BEGIN

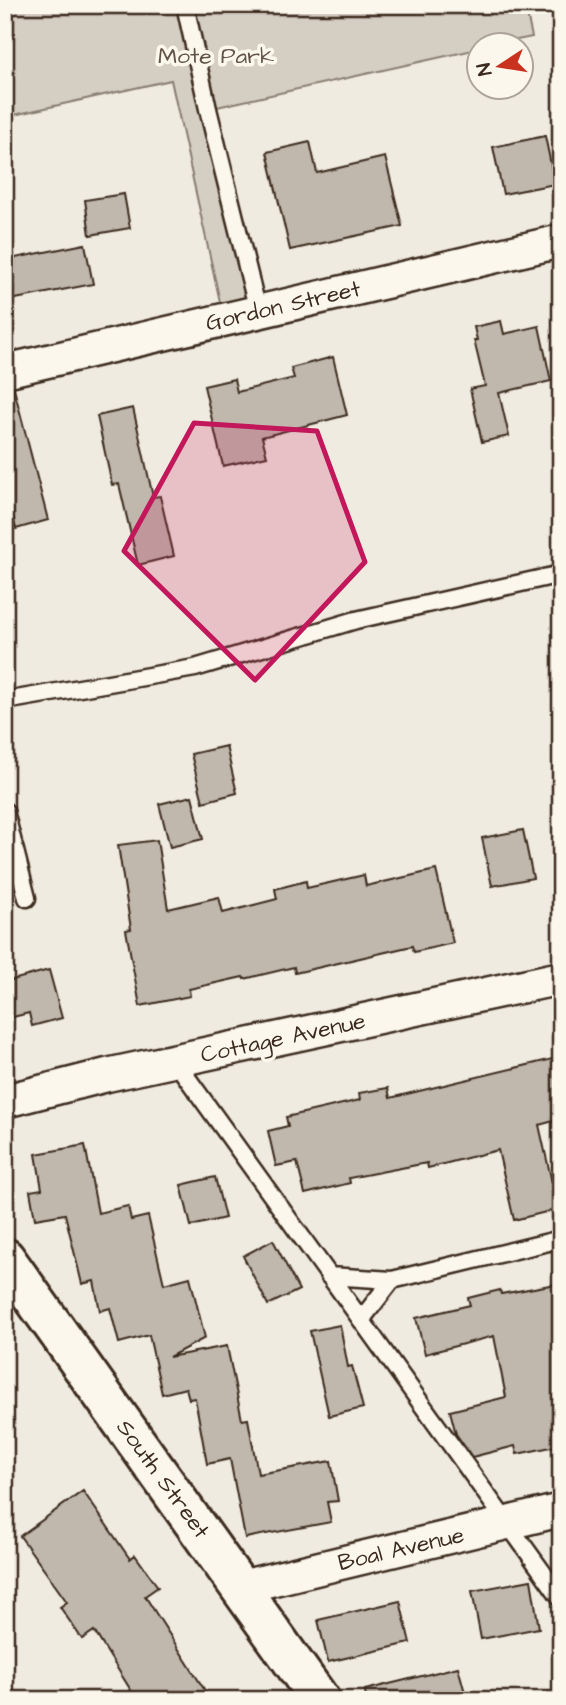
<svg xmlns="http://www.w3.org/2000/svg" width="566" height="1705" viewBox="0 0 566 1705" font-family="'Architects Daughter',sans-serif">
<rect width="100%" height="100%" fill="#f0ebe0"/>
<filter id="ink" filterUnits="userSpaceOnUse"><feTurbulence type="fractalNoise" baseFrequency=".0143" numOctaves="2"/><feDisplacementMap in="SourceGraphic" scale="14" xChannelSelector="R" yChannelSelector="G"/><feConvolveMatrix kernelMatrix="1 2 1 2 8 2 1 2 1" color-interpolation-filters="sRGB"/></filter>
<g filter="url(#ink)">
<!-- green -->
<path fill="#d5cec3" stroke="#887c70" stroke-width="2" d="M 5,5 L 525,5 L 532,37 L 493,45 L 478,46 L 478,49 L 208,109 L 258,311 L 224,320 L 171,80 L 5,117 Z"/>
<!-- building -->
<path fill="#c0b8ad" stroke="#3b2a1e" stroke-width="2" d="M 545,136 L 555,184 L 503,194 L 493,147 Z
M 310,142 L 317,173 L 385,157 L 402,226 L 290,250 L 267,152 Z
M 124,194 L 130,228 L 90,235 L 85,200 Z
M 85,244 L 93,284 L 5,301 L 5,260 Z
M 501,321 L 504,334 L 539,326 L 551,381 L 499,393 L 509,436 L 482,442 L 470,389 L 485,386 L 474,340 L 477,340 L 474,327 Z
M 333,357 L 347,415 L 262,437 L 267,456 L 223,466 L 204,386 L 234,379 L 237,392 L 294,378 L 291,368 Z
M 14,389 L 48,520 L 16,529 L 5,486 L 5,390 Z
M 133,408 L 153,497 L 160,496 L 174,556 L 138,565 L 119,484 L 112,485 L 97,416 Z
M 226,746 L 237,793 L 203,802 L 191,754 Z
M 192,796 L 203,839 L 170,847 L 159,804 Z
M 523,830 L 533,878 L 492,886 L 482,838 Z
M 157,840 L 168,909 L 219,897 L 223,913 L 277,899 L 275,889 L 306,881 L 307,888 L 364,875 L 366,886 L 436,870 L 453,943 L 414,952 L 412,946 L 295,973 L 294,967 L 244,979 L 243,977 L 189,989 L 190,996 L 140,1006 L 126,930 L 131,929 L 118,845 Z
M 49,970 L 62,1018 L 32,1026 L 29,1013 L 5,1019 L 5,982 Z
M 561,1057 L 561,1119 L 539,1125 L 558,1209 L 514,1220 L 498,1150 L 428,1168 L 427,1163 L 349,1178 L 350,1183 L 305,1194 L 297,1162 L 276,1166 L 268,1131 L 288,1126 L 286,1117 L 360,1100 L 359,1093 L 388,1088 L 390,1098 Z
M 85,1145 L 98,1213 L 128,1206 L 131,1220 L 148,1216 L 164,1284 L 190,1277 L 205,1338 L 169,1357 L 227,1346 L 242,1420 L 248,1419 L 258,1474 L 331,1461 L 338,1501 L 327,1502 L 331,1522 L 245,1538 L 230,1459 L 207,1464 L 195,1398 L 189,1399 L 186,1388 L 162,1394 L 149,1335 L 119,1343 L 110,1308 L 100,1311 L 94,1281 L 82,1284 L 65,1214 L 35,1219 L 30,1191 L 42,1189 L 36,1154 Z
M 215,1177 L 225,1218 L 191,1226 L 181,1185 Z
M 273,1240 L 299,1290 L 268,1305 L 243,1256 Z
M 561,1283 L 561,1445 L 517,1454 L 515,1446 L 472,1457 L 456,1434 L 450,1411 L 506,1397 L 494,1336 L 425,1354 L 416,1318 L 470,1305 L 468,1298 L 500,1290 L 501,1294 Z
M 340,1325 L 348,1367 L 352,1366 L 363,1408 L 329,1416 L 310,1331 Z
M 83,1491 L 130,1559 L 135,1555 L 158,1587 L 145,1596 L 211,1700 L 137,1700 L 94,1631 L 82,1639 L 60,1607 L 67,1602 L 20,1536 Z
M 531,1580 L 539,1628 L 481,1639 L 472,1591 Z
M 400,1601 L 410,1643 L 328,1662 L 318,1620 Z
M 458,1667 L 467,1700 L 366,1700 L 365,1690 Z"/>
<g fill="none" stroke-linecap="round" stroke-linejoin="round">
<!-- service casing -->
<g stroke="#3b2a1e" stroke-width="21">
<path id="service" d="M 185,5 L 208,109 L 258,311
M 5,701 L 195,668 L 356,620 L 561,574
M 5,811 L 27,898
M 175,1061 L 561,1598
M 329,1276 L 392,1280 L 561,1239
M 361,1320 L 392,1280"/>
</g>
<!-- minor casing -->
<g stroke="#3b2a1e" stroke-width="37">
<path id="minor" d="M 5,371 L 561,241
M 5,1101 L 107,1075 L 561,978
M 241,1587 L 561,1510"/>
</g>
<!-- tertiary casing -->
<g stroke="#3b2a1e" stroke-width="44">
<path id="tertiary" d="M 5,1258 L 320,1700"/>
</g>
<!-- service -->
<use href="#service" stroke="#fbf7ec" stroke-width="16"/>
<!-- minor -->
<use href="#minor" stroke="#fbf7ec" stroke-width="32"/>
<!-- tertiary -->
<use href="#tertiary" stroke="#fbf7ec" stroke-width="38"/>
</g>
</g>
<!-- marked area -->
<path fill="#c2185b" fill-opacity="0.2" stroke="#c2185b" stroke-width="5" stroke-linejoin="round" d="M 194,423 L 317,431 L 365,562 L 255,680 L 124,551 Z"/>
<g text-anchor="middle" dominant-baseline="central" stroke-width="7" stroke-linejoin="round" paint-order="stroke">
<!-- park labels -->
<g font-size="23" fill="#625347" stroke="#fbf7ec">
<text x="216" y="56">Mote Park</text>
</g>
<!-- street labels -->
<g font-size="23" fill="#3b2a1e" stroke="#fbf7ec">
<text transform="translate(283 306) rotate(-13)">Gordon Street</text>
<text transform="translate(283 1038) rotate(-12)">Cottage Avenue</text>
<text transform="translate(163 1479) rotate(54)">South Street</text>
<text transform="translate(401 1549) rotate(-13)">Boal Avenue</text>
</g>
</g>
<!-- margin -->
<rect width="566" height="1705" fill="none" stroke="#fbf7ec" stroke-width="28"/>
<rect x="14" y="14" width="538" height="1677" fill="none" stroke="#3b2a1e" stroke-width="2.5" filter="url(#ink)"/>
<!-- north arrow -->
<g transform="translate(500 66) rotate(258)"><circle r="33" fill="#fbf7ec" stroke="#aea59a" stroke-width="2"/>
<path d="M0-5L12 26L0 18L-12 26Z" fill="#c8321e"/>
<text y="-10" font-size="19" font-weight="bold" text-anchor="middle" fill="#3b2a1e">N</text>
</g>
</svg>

END

**Task details**
When you repeat the material, keep every word exact and drop the pictures.

**Task solution**
<svg xmlns="http://www.w3.org/2000/svg" width="566" height="1705" viewBox="0 0 566 1705" font-family="'Architects Daughter',sans-serif">
<rect width="100%" height="100%" fill="#f0ebe0"/>
<filter id="ink" filterUnits="userSpaceOnUse"><feTurbulence type="fractalNoise" baseFrequency=".0143" numOctaves="2"/><feDisplacementMap in="SourceGraphic" scale="14" xChannelSelector="R" yChannelSelector="G"/><feConvolveMatrix kernelMatrix="1 2 1 2 8 2 1 2 1" color-interpolation-filters="sRGB"/></filter>
<g filter="url(#ink)">
<!-- green -->
<path fill="#d5cec3" stroke="#887c70" stroke-width="2" d="M 5,5 L 525,5 L 532,37 L 493,45 L 478,46 L 478,49 L 208,109 L 258,311 L 224,320 L 171,80 L 5,117 Z"/>
<!-- building -->
<path fill="#c0b8ad" stroke="#3b2a1e" stroke-width="2" d="M 545,136 L 555,184 L 503,194 L 493,147 Z
M 310,142 L 317,173 L 385,157 L 402,226 L 290,250 L 267,152 Z
M 124,194 L 130,228 L 90,235 L 85,200 Z
M 85,244 L 93,284 L 5,301 L 5,260 Z
M 501,321 L 504,334 L 539,326 L 551,381 L 499,393 L 509,436 L 482,442 L 470,389 L 485,386 L 474,340 L 477,340 L 474,327 Z
M 333,357 L 347,415 L 262,437 L 267,456 L 223,466 L 204,386 L 234,379 L 237,392 L 294,378 L 291,368 Z
M 14,389 L 48,520 L 16,529 L 5,486 L 5,390 Z
M 133,408 L 153,497 L 160,496 L 174,556 L 138,565 L 119,484 L 112,485 L 97,416 Z
M 226,746 L 237,793 L 203,802 L 191,754 Z
M 192,796 L 203,839 L 170,847 L 159,804 Z
M 523,830 L 533,878 L 492,886 L 482,838 Z
M 157,840 L 168,909 L 219,897 L 223,913 L 277,899 L 275,889 L 306,881 L 307,888 L 364,875 L 366,886 L 436,870 L 453,943 L 414,952 L 412,946 L 295,973 L 294,967 L 244,979 L 243,977 L 189,989 L 190,996 L 140,1006 L 126,930 L 131,929 L 118,845 Z
M 49,970 L 62,1018 L 32,1026 L 29,1013 L 5,1019 L 5,982 Z
M 561,1057 L 561,1119 L 539,1125 L 558,1209 L 514,1220 L 498,1150 L 428,1168 L 427,1163 L 349,1178 L 350,1183 L 305,1194 L 297,1162 L 276,1166 L 268,1131 L 288,1126 L 286,1117 L 360,1100 L 359,1093 L 388,1088 L 390,1098 Z
M 85,1145 L 98,1213 L 128,1206 L 131,1220 L 148,1216 L 164,1284 L 190,1277 L 205,1338 L 169,1357 L 227,1346 L 242,1420 L 248,1419 L 258,1474 L 331,1461 L 338,1501 L 327,1502 L 331,1522 L 245,1538 L 230,1459 L 207,1464 L 195,1398 L 189,1399 L 186,1388 L 162,1394 L 149,1335 L 119,1343 L 110,1308 L 100,1311 L 94,1281 L 82,1284 L 65,1214 L 35,1219 L 30,1191 L 42,1189 L 36,1154 Z
M 215,1177 L 225,1218 L 191,1226 L 181,1185 Z
M 273,1240 L 299,1290 L 268,1305 L 243,1256 Z
M 561,1283 L 561,1445 L 517,1454 L 515,1446 L 472,1457 L 456,1434 L 450,1411 L 506,1397 L 494,1336 L 425,1354 L 416,1318 L 470,1305 L 468,1298 L 500,1290 L 501,1294 Z
M 340,1325 L 348,1367 L 352,1366 L 363,1408 L 329,1416 L 310,1331 Z
M 83,1491 L 130,1559 L 135,1555 L 158,1587 L 145,1596 L 211,1700 L 137,1700 L 94,1631 L 82,1639 L 60,1607 L 67,1602 L 20,1536 Z
M 531,1580 L 539,1628 L 481,1639 L 472,1591 Z
M 400,1601 L 410,1643 L 328,1662 L 318,1620 Z
M 458,1667 L 467,1700 L 366,1700 L 365,1690 Z"/>
<g fill="none" stroke-linecap="round" stroke-linejoin="round">
<!-- service casing -->
<g stroke="#3b2a1e" stroke-width="21">
<path id="service" d="M 185,5 L 208,109 L 258,311
M 5,701 L 195,668 L 356,620 L 561,574
M 5,811 L 27,898
M 175,1061 L 561,1598
M 329,1276 L 392,1280 L 561,1239
M 361,1320 L 392,1280"/>
</g>
<!-- minor casing -->
<g stroke="#3b2a1e" stroke-width="37">
<path id="minor" d="M 5,371 L 561,241
M 5,1101 L 107,1075 L 561,978
M 241,1587 L 561,1510"/>
</g>
<!-- tertiary casing -->
<g stroke="#3b2a1e" stroke-width="44">
<path id="tertiary" d="M 5,1258 L 320,1700"/>
</g>
<!-- service -->
<use href="#service" stroke="#fbf7ec" stroke-width="16"/>
<!-- minor -->
<use href="#minor" stroke="#fbf7ec" stroke-width="32"/>
<!-- tertiary -->
<use href="#tertiary" stroke="#fbf7ec" stroke-width="38"/>
</g>
</g>
<!-- marked area -->
<path fill="#c2185b" fill-opacity="0.2" stroke="#c2185b" stroke-width="5" stroke-linejoin="round" d="M 194,423 L 317,431 L 365,562 L 255,680 L 124,551 Z"/>
<g text-anchor="middle" dominant-baseline="central" stroke-width="7" stroke-linejoin="round" paint-order="stroke">
<!-- park labels -->
<g font-size="23" fill="#625347" stroke="#fbf7ec">
<text x="216" y="56">Mote Park</text>
</g>
<!-- street labels -->
<g font-size="23" fill="#3b2a1e" stroke="#fbf7ec">
<text transform="translate(283 306) rotate(-13)">Gordon Street</text>
<text transform="translate(283 1038) rotate(-12)">Cottage Avenue</text>
<text transform="translate(163 1479) rotate(54)">South Street</text>
<text transform="translate(401 1549) rotate(-13)">Boal Avenue</text>
</g>
</g>
<!-- margin -->
<rect width="566" height="1705" fill="none" stroke="#fbf7ec" stroke-width="28"/>
<rect x="14" y="14" width="538" height="1677" fill="none" stroke="#3b2a1e" stroke-width="2.5" filter="url(#ink)"/>
<!-- north arrow -->
<g transform="translate(500 66) rotate(258)"><circle r="33" fill="#fbf7ec" stroke="#aea59a" stroke-width="2"/>
<path d="M0-5L12 26L0 18L-12 26Z" fill="#c8321e"/>
<text y="-10" font-size="19" font-weight="bold" text-anchor="middle" fill="#3b2a1e">N</text>
</g>
</svg>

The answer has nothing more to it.